Step 2: Apply the decision table. Once you have the evidence, place each device into one of these queues:

  • Updated: UEFICA2023Status = Updated. Declare done.
  • Restart Required: Events 1800 or 1801 are present, but status is not Updated. Schedule a normal restart during the next maintenance window. After reboot, recollect status.
  • Missing KEK: Event 1803 is present, status not Updated. Check the manufacturer’s website for a firmware update that adds the required KEK. Pilot it, then deploy.
  • Firmware Error: Event 1795 is present, status not Updated. Obtain the latest BIOS/UEFI firmware, verify BitLocker recovery keys are accessible, and update during a controlled window.
  • Awaiting Phased Delivery: The device is reachable, eligible, and has none of the above events, yet status is not Updated. This is a temporary bucket. These machines are likely still in the phased rollout queue. Keep them updated with Windows servicing, set a recheck date, and monitor. Do not treat them as compliant.
  • Offline: The device can’t be contacted. Record its last known state, chassis type, and BitLocker recovery readiness. Schedule a reconnect. Until you collect a fresh status, you have no proof it’s secure.

Step 3: Execute the remediation. For Restart Required machines, confirm BitLocker recovery keys are available and reboot. For firmware-related queues, work with OEMs. Never manually delete 2011 certificates or reset Secure Boot keys unless the OEM’s instructions explicitly tell you to—a premature revocation can cause boot loops.

Step 4: Recollect and verify. After any action, run the registry check again and review the events. Only a confirmed “Updated” status moves a machine out of the queue.

This process applies to physical systems and to Windows virtual machines. VMs, including those on Azure Local, must be checked from inside the guest. Don’t assume that a Generation 2 VM or a host with Secure Boot enabled means the guest is fine. For Azure Local instances created before October 2024, Microsoft has a specific documented procedure that involves checking for the presence of the 2023 DB and KEK certificates inside the VM. Follow that guide; don’t substitute generic PowerShell one-liners.
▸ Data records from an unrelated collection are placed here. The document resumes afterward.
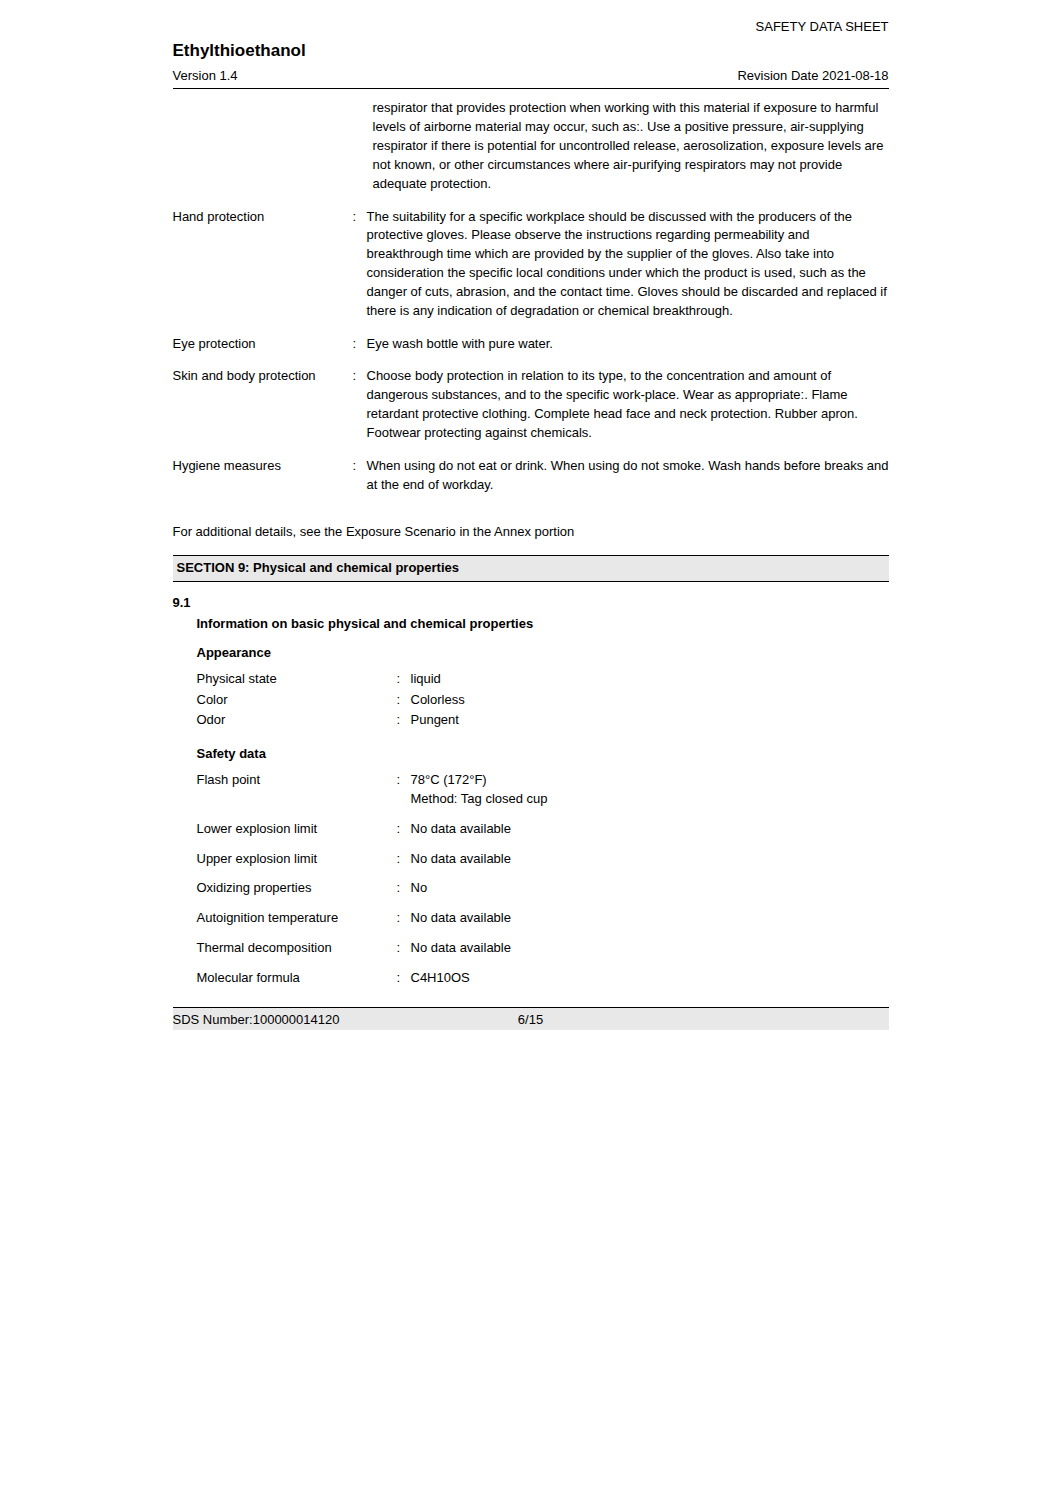SAFETY DATA SHEET
Ethylthioethanol
Version 1.4 Revision Date 2021-08-18
respirator that provides protection when working with this material if exposure to harmful levels of airborne material may occur, such as:. Use a positive pressure, air-supplying respirator if there is potential for uncontrolled release, aerosolization, exposure levels are not known, or other circumstances where air-purifying respirators may not provide adequate protection.
| Hand protection | : | The suitability for a specific workplace should be discussed with the producers of the protective gloves. Please observe the instructions regarding permeability and breakthrough time which are provided by the supplier of the gloves. Also take into consideration the specific local conditions under which the product is used, such as the danger of cuts, abrasion, and the contact time. Gloves should be discarded and replaced if there is any indication of degradation or chemical breakthrough. |
| Eye protection | : | Eye wash bottle with pure water. |
| Skin and body protection | : | Choose body protection in relation to its type, to the concentration and amount of dangerous substances, and to the specific work-place. Wear as appropriate:. Flame retardant protective clothing. Complete head face and neck protection. Rubber apron. Footwear protecting against chemicals. |
| Hygiene measures | : | When using do not eat or drink. When using do not smoke. Wash hands before breaks and at the end of workday. |
For additional details, see the Exposure Scenario in the Annex portion
SECTION 9: Physical and chemical properties
9.1
Information on basic physical and chemical properties
Appearance
| Physical state | : | liquid |
| Color | : | Colorless |
| Odor | : | Pungent |
Safety data
| Flash point | : | 78°C (172°F) Method: Tag closed cup |
| Lower explosion limit | : | No data available |
| Upper explosion limit | : | No data available |
| Oxidizing properties | : | No |
| Autoignition temperature | : | No data available |
| Thermal decomposition | : | No data available |
| Molecular formula | : | C4H10OS |
SDS Number:100000014120
6/15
What’s Next for Secure Boot After 2026

The October 2026 expiry of the Windows Production PCA 2011 will close the initial transition window. After that, Microsoft may begin revoking the 2011 certificates more aggressively, especially if new bootkits target the old trust chain. The company has repeatedly stated its intent to eventually remove the expired CAs, but it has not announced a date for that removal. In practice, the June-through-October period is the soft enforcement window. Enterprises that haven’t finalized their inventories by fall risk a sudden enforcement action that could break boot chains on unprepared machines.

For now, the most useful fleet metric isn’t how many devices have the latest cumulative update. It’s the count of devices with a current, verified UEFICA2023Status of “Updated.” Everything else is a work item. With a simple registry query and a handful of event IDs, you can turn an abstract certificate deadline into a clear, auditable project. And for individual users, ten seconds at a command prompt can give you peace of mind—or a heads-up that it’s time to plan a firmware refresh before the shield thins any further.